Pois ele agora me reapareceu, tornando a me assombrar. Sonhei com ele. Ou melhor, sonhei com seu mundo feito de pedaços, de fragmentos, de bonecas de olhos mortos. Um lugar lindo e assustador. Estranho que no sonho, como na vida, fosse Carnaval. Um Carnaval feito só de clóvis, de mascarados terríveis, os mesmos que sempre me horrorizaram.

Farnese de Andrade. A estranheza do nome se estende à pessoa, que afinal conheci em um documentário sobre ele, tempos depois de ter visto o livro. O filme me mostrou seu rosto e sua voz, a personalidade deslocada. No filme, Farnese confessa que gosta de gatos, mas não de gente e que jamais se imaginaria tendo filhos, o que me fez pensar imediatamente em Machado de Assis: Não transmiti a nenhuma criatura o legado da minha miséria.

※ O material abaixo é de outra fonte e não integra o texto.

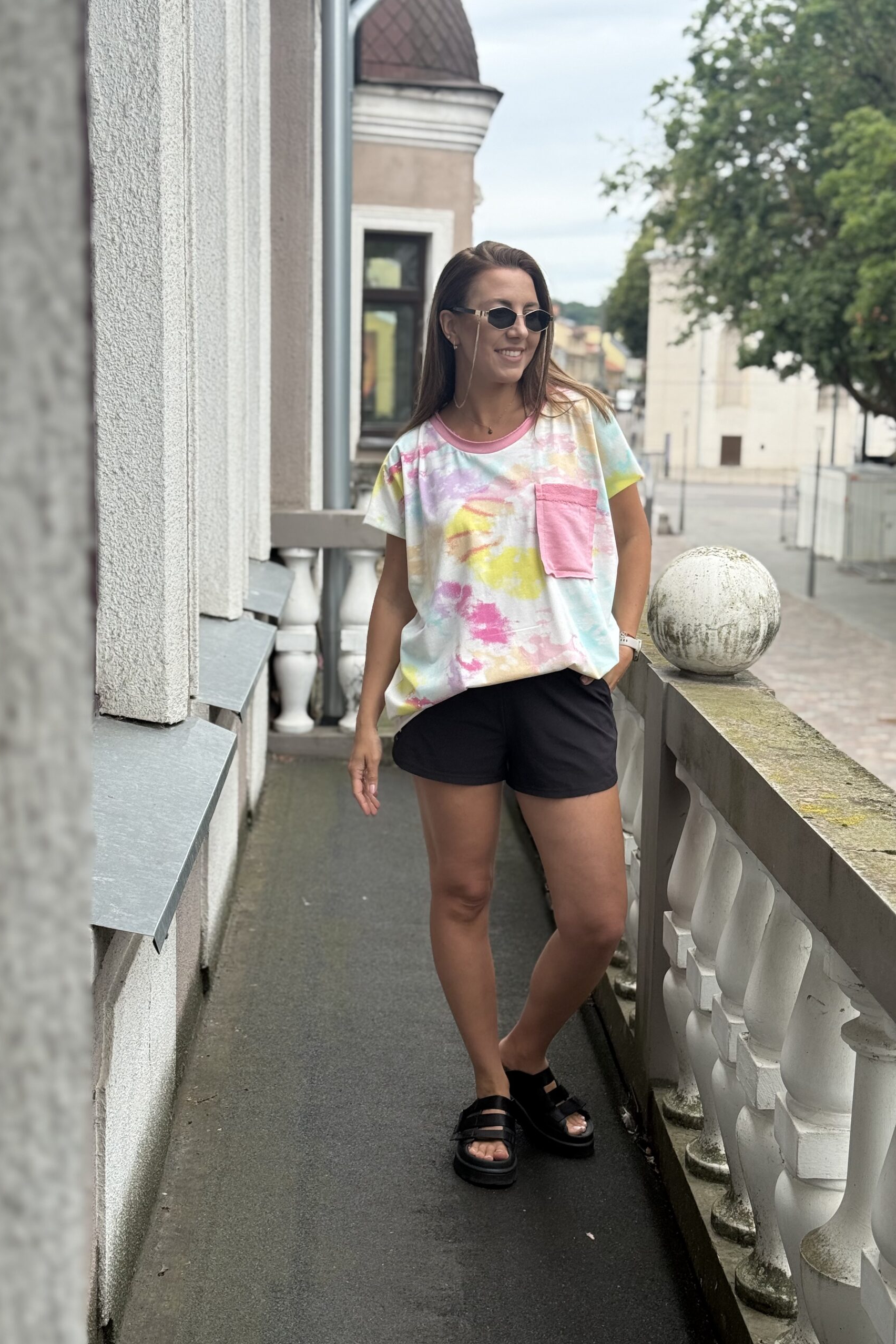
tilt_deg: -8.0
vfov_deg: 39.6
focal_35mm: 50
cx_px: 451
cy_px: 672
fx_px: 1867
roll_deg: -0.6
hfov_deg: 27.0
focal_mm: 6.76
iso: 64
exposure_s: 1/1456
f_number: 1.78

Farnese está morto e, como Brás Cubas, não deixou descendentes. Mas deixou, sim, como legado suas obras ímpares, únicas, composições reunindo gamelas, armários, cadeiras, caixas, vidros, mas reunindo sobretudo restos, memórias, fragmentos de vidas. São obras que nos deixam marcas. E fazem sonhar.

Em meio a conchas, imagens de santos e pedaços de ossos, cada boneca de olhar perdido ou corpo calcinado, cada rosto que nos mira dos retratos desbotados parece nos gritar sempre a mesma e angustiada pergunta. A pergunta que um clóvis, virando-se com seus olhos vazados, me fez, do fundo do meu estranho sonho de Carnaval: por que estamos aqui?